── SOURCE DATA ──

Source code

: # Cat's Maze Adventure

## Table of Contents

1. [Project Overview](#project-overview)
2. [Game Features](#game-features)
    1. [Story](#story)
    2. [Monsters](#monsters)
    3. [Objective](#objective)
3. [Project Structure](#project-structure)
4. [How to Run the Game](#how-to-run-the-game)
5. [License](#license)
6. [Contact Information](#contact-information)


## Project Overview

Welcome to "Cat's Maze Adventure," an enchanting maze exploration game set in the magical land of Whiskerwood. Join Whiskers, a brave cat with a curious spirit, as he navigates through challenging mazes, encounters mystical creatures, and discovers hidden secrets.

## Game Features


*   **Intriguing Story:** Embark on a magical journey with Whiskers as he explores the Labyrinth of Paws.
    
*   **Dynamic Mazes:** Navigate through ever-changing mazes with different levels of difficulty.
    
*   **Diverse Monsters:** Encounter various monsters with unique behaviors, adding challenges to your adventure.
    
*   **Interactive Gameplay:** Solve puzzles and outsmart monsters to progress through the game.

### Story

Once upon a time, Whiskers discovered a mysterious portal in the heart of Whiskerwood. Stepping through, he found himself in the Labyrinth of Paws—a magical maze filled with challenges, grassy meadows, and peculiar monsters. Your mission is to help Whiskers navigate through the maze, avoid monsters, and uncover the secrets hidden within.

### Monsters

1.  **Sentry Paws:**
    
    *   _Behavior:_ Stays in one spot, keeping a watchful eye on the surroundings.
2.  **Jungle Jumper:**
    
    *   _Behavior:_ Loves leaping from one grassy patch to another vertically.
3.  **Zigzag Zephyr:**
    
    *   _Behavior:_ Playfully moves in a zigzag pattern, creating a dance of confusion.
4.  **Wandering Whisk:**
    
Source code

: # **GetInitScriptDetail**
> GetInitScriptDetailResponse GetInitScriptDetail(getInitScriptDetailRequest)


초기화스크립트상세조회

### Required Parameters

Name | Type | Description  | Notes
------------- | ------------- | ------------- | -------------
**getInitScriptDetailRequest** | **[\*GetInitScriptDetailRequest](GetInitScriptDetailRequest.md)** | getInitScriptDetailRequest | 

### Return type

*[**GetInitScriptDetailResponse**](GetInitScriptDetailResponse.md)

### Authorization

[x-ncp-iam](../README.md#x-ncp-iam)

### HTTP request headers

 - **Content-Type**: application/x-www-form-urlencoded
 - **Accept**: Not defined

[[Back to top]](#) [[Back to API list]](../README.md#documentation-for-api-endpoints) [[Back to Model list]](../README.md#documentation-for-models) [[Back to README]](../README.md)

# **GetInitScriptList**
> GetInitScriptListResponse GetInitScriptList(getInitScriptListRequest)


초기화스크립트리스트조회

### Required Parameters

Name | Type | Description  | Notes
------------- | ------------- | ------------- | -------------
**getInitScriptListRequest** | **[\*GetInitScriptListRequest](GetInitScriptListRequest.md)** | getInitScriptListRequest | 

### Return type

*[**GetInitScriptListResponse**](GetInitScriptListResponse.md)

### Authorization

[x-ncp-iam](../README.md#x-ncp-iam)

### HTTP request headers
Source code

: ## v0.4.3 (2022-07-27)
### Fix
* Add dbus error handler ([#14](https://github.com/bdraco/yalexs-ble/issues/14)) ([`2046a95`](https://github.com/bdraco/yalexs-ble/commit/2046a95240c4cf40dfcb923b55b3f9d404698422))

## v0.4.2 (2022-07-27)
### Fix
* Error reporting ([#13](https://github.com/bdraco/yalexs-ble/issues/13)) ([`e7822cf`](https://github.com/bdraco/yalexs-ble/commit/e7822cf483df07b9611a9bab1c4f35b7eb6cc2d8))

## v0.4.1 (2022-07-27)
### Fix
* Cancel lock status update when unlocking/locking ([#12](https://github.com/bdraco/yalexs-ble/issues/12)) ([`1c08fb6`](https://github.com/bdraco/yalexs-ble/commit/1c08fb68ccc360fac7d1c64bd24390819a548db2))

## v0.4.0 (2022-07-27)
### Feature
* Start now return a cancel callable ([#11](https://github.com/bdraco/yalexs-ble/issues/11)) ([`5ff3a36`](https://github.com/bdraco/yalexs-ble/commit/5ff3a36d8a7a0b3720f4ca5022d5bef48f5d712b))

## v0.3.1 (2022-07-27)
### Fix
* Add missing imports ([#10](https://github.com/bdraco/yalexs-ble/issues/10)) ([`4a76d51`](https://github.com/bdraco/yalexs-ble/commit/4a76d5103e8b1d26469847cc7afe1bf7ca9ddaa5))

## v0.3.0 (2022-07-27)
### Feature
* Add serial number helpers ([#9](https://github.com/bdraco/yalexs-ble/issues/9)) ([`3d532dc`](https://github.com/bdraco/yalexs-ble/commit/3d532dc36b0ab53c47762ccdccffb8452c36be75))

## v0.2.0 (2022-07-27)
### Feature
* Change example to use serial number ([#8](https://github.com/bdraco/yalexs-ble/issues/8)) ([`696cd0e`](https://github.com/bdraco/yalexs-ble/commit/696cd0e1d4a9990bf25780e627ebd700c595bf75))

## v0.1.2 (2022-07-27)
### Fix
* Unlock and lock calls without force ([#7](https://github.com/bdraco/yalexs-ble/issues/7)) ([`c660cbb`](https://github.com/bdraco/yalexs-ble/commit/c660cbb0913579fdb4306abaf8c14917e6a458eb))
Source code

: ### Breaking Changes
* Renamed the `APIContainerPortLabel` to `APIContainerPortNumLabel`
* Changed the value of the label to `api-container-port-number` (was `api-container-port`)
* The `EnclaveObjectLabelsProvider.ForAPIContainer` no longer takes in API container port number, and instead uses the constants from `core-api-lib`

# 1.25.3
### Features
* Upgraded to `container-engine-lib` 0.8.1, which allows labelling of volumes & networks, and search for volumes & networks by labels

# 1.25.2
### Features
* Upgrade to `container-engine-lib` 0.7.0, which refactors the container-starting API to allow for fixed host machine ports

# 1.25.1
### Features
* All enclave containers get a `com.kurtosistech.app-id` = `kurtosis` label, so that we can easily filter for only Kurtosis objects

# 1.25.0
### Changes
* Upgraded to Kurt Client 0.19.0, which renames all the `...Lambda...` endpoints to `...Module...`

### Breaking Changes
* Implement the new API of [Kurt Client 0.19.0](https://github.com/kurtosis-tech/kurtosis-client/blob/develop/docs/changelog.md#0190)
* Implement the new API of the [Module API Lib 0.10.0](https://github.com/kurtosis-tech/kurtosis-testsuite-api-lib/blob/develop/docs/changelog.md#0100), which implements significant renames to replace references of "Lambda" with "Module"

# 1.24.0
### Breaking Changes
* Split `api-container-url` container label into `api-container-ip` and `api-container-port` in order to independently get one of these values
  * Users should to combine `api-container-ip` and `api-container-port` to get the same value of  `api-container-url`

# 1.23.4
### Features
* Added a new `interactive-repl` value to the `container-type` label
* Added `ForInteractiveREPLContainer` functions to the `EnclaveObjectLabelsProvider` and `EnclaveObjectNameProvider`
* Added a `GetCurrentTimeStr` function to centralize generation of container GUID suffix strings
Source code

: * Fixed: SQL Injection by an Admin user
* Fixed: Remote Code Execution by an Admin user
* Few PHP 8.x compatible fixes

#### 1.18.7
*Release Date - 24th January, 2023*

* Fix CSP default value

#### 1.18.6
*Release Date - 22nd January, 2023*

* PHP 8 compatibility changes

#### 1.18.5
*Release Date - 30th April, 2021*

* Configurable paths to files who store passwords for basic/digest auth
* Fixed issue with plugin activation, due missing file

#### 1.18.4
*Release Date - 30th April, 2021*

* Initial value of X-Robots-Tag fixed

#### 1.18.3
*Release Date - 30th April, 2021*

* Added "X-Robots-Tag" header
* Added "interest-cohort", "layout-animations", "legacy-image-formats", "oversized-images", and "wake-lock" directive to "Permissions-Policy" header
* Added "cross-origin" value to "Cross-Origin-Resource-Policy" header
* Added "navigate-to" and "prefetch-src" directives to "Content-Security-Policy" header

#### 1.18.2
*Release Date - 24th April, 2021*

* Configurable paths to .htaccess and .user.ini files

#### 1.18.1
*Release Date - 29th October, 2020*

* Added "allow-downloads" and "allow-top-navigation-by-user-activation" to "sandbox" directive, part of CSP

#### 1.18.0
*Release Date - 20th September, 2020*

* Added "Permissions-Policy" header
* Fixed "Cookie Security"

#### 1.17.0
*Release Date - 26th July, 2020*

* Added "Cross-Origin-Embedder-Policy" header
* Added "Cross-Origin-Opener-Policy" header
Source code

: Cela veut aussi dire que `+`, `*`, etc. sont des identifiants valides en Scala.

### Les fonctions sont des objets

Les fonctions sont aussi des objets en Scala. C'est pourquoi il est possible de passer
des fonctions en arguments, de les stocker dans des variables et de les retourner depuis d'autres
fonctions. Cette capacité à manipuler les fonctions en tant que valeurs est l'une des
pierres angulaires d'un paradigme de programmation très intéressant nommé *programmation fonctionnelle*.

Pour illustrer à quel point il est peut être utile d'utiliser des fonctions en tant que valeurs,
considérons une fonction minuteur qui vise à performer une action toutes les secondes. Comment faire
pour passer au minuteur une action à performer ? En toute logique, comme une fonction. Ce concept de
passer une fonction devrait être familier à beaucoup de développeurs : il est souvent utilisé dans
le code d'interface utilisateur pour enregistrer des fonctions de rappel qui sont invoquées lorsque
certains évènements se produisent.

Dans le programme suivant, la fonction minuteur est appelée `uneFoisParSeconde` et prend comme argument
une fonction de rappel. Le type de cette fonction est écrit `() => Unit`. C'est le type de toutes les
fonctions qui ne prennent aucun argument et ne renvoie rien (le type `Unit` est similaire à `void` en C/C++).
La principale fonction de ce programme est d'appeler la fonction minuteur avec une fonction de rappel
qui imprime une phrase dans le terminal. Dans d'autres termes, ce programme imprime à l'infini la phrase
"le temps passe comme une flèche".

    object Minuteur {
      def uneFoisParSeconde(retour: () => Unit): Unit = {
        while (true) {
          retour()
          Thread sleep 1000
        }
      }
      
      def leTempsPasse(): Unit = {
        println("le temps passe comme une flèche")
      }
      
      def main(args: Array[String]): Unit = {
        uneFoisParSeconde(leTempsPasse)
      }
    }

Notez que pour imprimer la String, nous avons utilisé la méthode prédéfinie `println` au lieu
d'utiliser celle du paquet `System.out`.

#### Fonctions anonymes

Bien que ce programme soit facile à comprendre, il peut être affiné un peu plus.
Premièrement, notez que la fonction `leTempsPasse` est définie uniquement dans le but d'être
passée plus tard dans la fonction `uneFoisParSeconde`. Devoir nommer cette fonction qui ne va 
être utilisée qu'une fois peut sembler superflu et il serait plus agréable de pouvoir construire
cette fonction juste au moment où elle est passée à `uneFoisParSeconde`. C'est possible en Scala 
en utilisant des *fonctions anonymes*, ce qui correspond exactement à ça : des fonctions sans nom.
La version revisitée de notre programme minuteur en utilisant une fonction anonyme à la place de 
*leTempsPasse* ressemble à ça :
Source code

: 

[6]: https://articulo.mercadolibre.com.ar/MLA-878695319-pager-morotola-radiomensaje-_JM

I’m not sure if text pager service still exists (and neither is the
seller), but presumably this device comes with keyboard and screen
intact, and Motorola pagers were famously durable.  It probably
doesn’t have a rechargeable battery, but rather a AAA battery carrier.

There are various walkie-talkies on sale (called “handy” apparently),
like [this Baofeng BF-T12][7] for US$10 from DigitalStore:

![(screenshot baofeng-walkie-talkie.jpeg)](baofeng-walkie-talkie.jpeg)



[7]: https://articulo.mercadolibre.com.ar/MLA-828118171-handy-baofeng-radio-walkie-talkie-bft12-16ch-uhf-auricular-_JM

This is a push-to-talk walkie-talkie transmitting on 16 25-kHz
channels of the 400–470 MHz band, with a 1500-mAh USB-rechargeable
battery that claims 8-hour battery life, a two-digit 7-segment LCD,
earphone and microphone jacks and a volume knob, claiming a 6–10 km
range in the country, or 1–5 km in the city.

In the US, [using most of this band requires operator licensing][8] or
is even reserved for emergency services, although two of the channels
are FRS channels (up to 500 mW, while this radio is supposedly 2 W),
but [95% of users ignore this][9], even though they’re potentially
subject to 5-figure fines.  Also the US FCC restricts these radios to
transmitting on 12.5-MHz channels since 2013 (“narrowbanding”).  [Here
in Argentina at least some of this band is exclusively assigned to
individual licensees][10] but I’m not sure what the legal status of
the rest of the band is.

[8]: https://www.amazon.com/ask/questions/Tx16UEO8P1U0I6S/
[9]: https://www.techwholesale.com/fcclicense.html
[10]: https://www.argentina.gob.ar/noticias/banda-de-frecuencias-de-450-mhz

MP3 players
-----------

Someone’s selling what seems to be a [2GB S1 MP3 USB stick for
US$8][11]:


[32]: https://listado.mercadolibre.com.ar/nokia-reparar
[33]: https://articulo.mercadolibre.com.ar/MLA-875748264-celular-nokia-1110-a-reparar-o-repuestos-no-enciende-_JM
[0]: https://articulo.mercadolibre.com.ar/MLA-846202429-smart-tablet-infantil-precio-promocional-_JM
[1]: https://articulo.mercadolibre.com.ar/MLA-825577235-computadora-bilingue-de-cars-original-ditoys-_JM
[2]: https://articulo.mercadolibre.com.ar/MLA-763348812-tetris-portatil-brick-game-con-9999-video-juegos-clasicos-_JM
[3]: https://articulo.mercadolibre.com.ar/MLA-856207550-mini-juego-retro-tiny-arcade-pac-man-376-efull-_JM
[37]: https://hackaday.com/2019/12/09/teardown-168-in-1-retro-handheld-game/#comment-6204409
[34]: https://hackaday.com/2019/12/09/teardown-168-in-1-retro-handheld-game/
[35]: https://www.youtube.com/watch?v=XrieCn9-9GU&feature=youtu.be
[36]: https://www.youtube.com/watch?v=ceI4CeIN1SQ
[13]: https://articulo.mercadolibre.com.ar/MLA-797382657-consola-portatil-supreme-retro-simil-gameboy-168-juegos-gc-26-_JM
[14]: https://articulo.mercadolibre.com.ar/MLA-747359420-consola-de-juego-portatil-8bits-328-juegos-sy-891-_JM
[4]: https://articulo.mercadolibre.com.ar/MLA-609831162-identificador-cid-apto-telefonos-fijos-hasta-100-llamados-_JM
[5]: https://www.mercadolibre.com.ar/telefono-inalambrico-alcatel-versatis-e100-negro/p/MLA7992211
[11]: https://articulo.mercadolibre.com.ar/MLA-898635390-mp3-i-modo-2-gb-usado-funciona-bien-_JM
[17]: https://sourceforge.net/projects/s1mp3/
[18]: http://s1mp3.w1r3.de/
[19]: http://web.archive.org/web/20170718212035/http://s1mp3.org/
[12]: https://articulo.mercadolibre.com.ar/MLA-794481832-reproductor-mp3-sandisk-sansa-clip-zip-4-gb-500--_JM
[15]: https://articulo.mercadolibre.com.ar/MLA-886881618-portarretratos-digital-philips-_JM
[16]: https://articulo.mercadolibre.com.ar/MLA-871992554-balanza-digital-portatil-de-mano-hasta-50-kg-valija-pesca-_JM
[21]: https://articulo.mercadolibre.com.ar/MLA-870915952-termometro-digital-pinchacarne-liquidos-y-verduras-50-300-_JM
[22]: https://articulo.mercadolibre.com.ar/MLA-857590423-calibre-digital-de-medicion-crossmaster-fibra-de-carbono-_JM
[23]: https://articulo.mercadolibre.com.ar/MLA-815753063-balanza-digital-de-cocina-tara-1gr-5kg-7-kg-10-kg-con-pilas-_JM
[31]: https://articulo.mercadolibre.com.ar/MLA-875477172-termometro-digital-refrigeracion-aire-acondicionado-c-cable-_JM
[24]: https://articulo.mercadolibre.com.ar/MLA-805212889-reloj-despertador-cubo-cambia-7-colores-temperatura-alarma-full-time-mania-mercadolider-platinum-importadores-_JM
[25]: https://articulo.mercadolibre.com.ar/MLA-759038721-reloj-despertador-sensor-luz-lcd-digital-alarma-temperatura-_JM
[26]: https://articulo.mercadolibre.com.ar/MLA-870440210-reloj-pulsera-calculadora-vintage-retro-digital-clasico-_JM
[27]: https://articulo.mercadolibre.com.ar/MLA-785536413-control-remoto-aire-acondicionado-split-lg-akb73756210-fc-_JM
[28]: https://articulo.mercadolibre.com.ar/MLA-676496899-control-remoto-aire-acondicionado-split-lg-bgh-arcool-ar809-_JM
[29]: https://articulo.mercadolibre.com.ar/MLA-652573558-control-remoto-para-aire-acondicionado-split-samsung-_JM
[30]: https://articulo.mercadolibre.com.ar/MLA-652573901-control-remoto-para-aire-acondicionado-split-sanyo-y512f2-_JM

───

- DIRECTIVE: Reproduce the lines from the one containing "Bien que ce" through the one containing "range in the country, or 1–5 km in the city.", with both of those lines included.

- RESPONSE AREA:
Bien que ce programme soit facile à comprendre, il peut être affiné un peu plus.
Premièrement, notez que la fonction `leTempsPasse` est définie uniquement dans le but d'être
passée plus tard dans la fonction `uneFoisParSeconde`. Devoir nommer cette fonction qui ne va 
être utilisée qu'une fois peut sembler superflu et il serait plus agréable de pouvoir construire
cette fonction juste au moment où elle est passée à `uneFoisParSeconde`. C'est possible en Scala 
en utilisant des *fonctions anonymes*, ce qui correspond exactement à ça : des fonctions sans nom.
La version revisitée de notre programme minuteur en utilisant une fonction anonyme à la place de 
*leTempsPasse* ressemble à ça :
Source code

: 

[6]: https://articulo.mercadolibre.com.ar/MLA-878695319-pager-morotola-radiomensaje-_JM

I’m not sure if text pager service still exists (and neither is the
seller), but presumably this device comes with keyboard and screen
intact, and Motorola pagers were famously durable.  It probably
doesn’t have a rechargeable battery, but rather a AAA battery carrier.

There are various walkie-talkies on sale (called “handy” apparently),
like [this Baofeng BF-T12][7] for US$10 from DigitalStore:

![(screenshot baofeng-walkie-talkie.jpeg)](baofeng-walkie-talkie.jpeg)



[7]: https://articulo.mercadolibre.com.ar/MLA-828118171-handy-baofeng-radio-walkie-talkie-bft12-16ch-uhf-auricular-_JM

This is a push-to-talk walkie-talkie transmitting on 16 25-kHz
channels of the 400–470 MHz band, with a 1500-mAh USB-rechargeable
battery that claims 8-hour battery life, a two-digit 7-segment LCD,
earphone and microphone jacks and a volume knob, claiming a 6–10 km
range in the country, or 1–5 km in the city.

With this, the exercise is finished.